Pete picked up the shirt and started toward the boy. An outsized fear gripped the child and he backed into the wall and slid down against it and closed his arms around his head.

“Hey, hey it’s all right,” Pete said. “I’m not gonna hurt you. Here—”

But when Pete set the shirt on the tile before the kid, he clutched himself, pressed his face in his folded legs. Pete stepped back.

“Come on,” Pete said. “You’re wearing rags.”

The kid didn’t move. Five minutes like this. Ten. Flatware clapping together in the kitchen. Someone tried the door and Pete shouted that the bathroom was out of order.

The kid muttered into his legs.

“I can’t hear you when you talk into your lap like that.”

The kid looked up at him. “I can’t.”

“Sure you can. Then we’ll eat—”

“He won’t…”

“Who won’t? Your father? He won’t want me helping you and your family?”

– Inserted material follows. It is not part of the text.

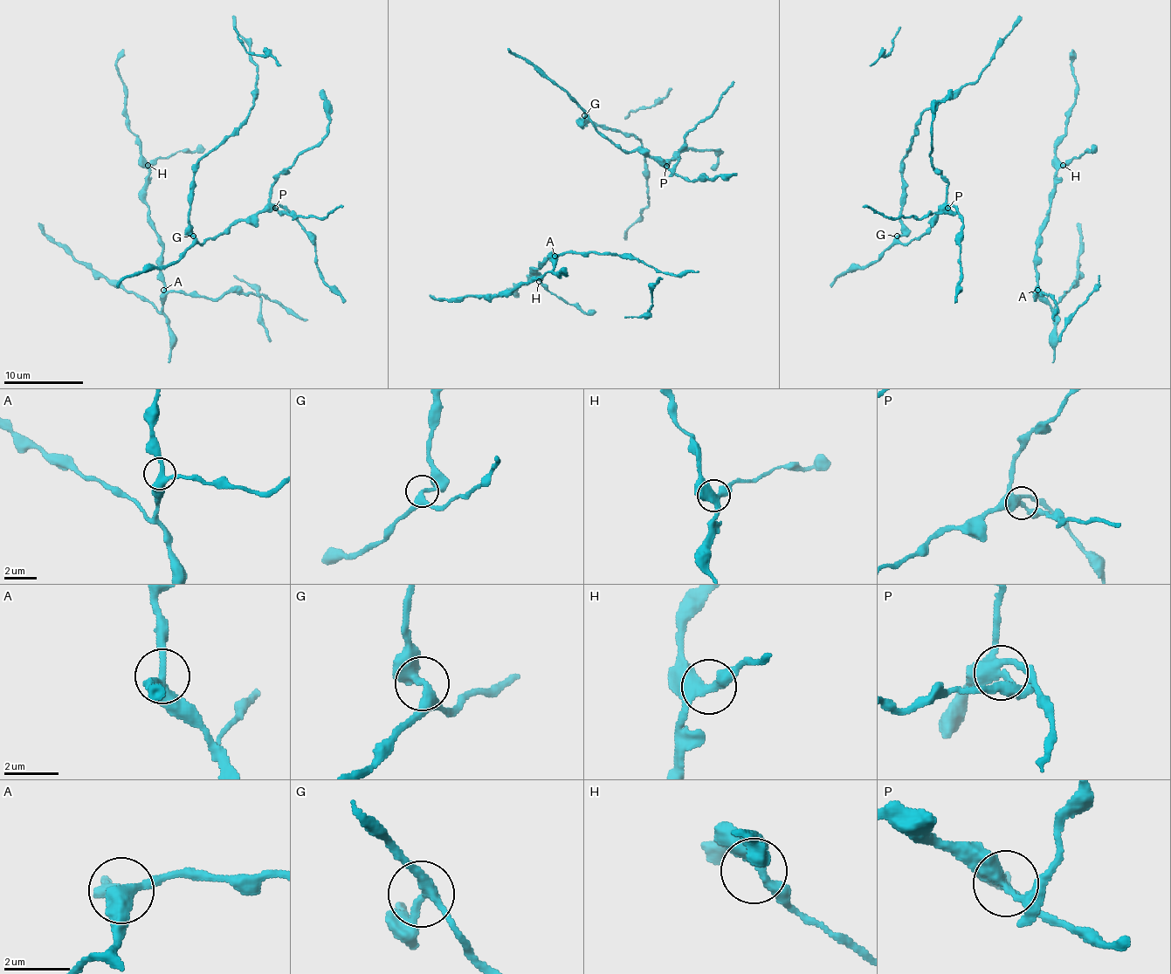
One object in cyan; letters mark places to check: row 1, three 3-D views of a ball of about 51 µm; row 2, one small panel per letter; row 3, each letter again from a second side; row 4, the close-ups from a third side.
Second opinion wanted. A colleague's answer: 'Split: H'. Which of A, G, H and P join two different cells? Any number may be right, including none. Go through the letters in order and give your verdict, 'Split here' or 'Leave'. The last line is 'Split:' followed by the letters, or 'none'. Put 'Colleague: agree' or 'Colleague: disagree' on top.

The boy traced the lines of the grout in the tiles between his legs.

“Does he hurt you?”

“No.”

“Does he hurt you mother?”

No answer.

“Look, Benjamin. Let me tell you what I see. I see a kid who’s sick and small because he hasn’t been getting fed enough. And now you’re telling me that you can’t put on some new clothes. I’m starting to wonder if it’s safe for you to go home—”

“You’re not gonna take me home?!” the kid screamed. “You can’t keep me! You have no right!”

“Whoa!” Pete shouted. “Just calm down. I’ll take you home. But I want you to—”

Pete was going to tell the child to just take the clothes home with him, but the boy tore off his sweater and began unbuckling his belt.

They lived in the woods some ways north of Tenmile in the rolling and dense forests of the Purcell Range. The boy didn’t know the way to town by any of the county roads or which logging road he crossed coming down from their camp. He emerged from the forest behind the IGA grocery. Beyond that was an uninterrupted series of ascending ridges bisected by an old railroad track that was no longer in use. The kid said he went along the backbone of the ridges until he descended to and crossed a creek and then finally up a logging road. Determining what logging road was the problem. Pete had an idea from his map in the glove box, but it was old, and the new roads were not on it.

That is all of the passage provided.